GOAT Group is a holding company that operates e-commerce platforms for sneakers, apparel, and accessories. Formed in 2018, it operates the online platform GOAT, Flight Club, alias, and Grailed.

== History ==

GOAT Group's origins date back to 2015 with the founding of the online sneaker platform GOAT. In 2018, GOAT acquired retail sneaker consignment company Flight Club. GOAT and Flight Club continued to operate as two separate brands and led to the creation of GOAT Group. The acquisition was followed by a $100 million investment from Foot Locker in 2019.

In 2020, GOAT Group launched Alias (styled "alias"), an online platform that allows users to list their own sneakers and apparel for resale.
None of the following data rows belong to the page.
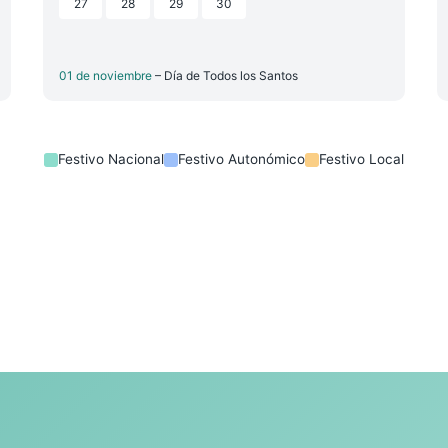
27
28
29
30
01 de noviembre
– Día de Todos los Santos
Festivo Nacional
Festivo Autonómico
Festivo Local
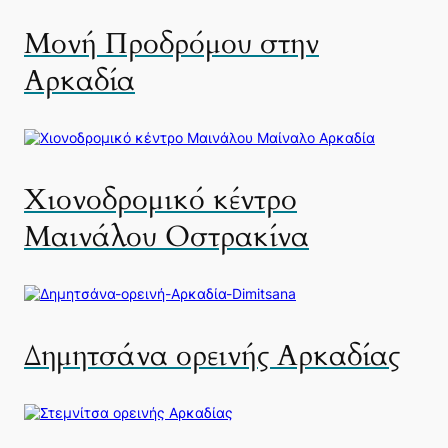
Μονή Προδρόμου στην
Αρκαδία
Χιονοδρομικό κέντρο
Μαινάλου Οστρακίνα
Δημητσάνα ορεινής Αρκαδίας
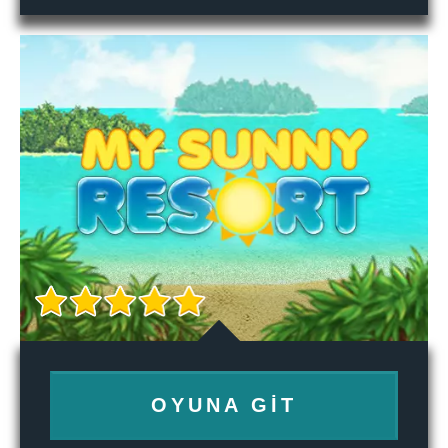
OYUNA GIT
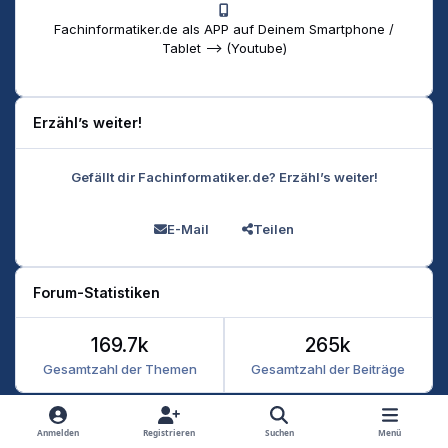
Fachinformatiker.de als APP auf Deinem Smartphone /
Tablet --> (Youtube)
Erzähl’s weiter!
Gefällt dir Fachinformatiker.de? Erzähl’s weiter!
E-Mail
Teilen
Forum-Statistiken
169.7k
265k
Gesamtzahl der Themen
Gesamtzahl der Beiträge
Heller Modus
Dunkler Modus
Systemeinstellung
Anmelden
Registrieren
Suchen
Menü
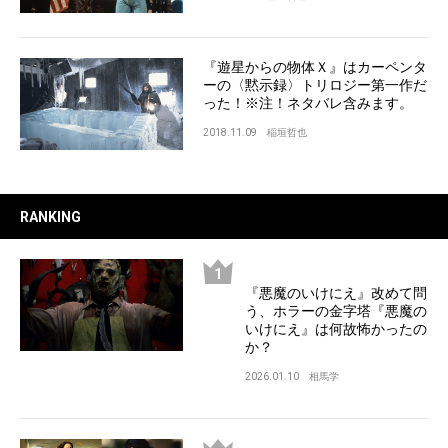
『遊星からの物体Ｘ』はカーペンタ
ーの〈黙示録〉トリロジー第一作だ
った！※注！ネタバレ含みます。
2018.11.09
稲垣哲也
RANKING
『悪魔のいけにえ』改めて問
う、ホラーの金字塔『悪魔の
いけにえ』は何故怖かったの
か？
2026.01.10
相馬学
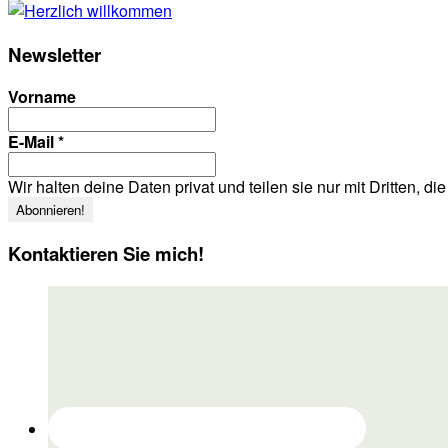
Newsletter
Vorname
E-Mail
*
Wir halten deine Daten privat und teilen sie nur mit Dritten, d
Kontaktieren Sie mich!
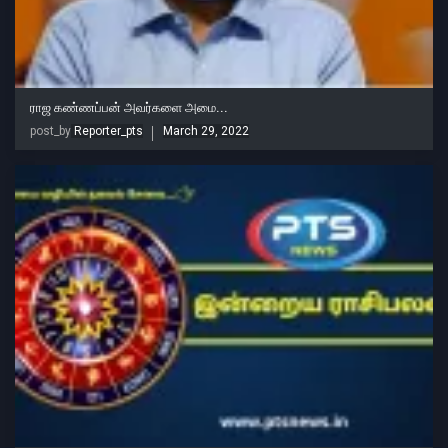
ராஜ கண்ணப்பன் அவர்களை அமை...
post_by
Reporter_pts
March 29, 2022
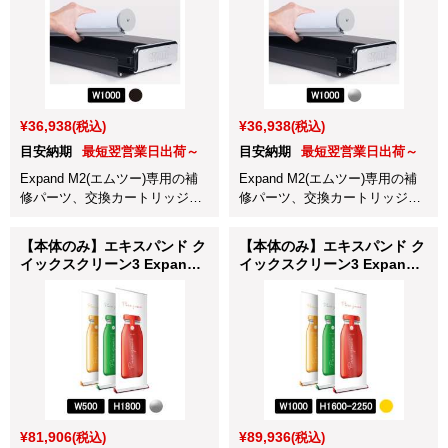
¥36,938
¥36,938
(税込)
(税込)
目安納期
最短翌営業日出荷～
目安納期
最短翌営業日出荷～
Expand M2(エムツー)専用の補
Expand M2(エムツー)専用の補
修パーツ、交換カートリッジ
修パーツ、交換カートリッジ
W1000mm用ブラックです。
W1000mm用シルバーです。
【本体のみ】エキスパンド ク
【本体のみ】エキスパンド ク
イックスクリーン3 Expand
イックスクリーン3 Expand
QuickScreen3 クロム
QuickScreen3 イエロー
W500×H1800mm (63002S-
W1000×H1600-2250mm
CHR)
(630-100220-AMB)
¥81,906
¥89,936
(税込)
(税込)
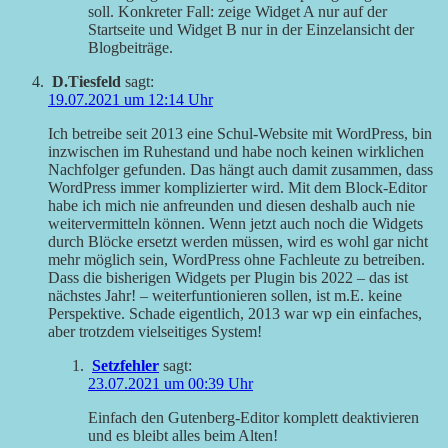
soll. Konkreter Fall: zeige Widget A nur auf der
Startseite und Widget B nur in der Einzelansicht der
Blogbeiträge.
D.Tiesfeld
sagt:
19.07.2021 um 12:14 Uhr
Ich betreibe seit 2013 eine Schul-Website mit WordPress, bin
inzwischen im Ruhestand und habe noch keinen wirklichen
Nachfolger gefunden. Das hängt auch damit zusammen, dass
WordPress immer komplizierter wird. Mit dem Block-Editor
habe ich mich nie anfreunden und diesen deshalb auch nie
weitervermitteln können. Wenn jetzt auch noch die Widgets
durch Blöcke ersetzt werden müssen, wird es wohl gar nicht
mehr möglich sein, WordPress ohne Fachleute zu betreiben.
Dass die bisherigen Widgets per Plugin bis 2022 – das ist
nächstes Jahr! – weiterfuntionieren sollen, ist m.E. keine
Perspektive. Schade eigentlich, 2013 war wp ein einfaches,
aber trotzdem vielseitiges System!
Setzfehler
sagt:
23.07.2021 um 00:39 Uhr
Einfach den Gutenberg-Editor komplett deaktivieren
und es bleibt alles beim Alten!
By 2021, GOAT Group was valued at $3.7 billion dollars after it received an additional $195 million private investment in the company. In 2022, GOAT Group purchased Grailed, an online peer-to-peer marketplace for apparel, accessories, and footwear.

== Brands ==
=== GOAT===

GOAT is an online platform for sneakers, apparel and accessories. Founded in 2015, it uses a ship-to-verify model and is one of the largest platforms for buying and selling new and vintage sneakers, apparel and accessories.

=== Flight Club ===

Flight Club is a sneaker consignment store. It operates out of three brick and mortar locations in New York, Los Angeles, and Miami as well as its website. Founded in 2005, it became part of GOAT Group when it was acquired by GOAT in 2018.

=== alias ===

alias is an online sneaker and apparel platform that allows users to list their own product for sale. It launched in 2020 as an extension of GOAT's "seller" platform.

=== Grailed ===

Grailed is an online marketplace for apparel and footwear. Founded in 2014, it offers high-end resale items from brands including Raf Simons, Gucci, Balenciaga, and others. Originally launched as a platform for men, it began offering women's footwear and apparel in 2022.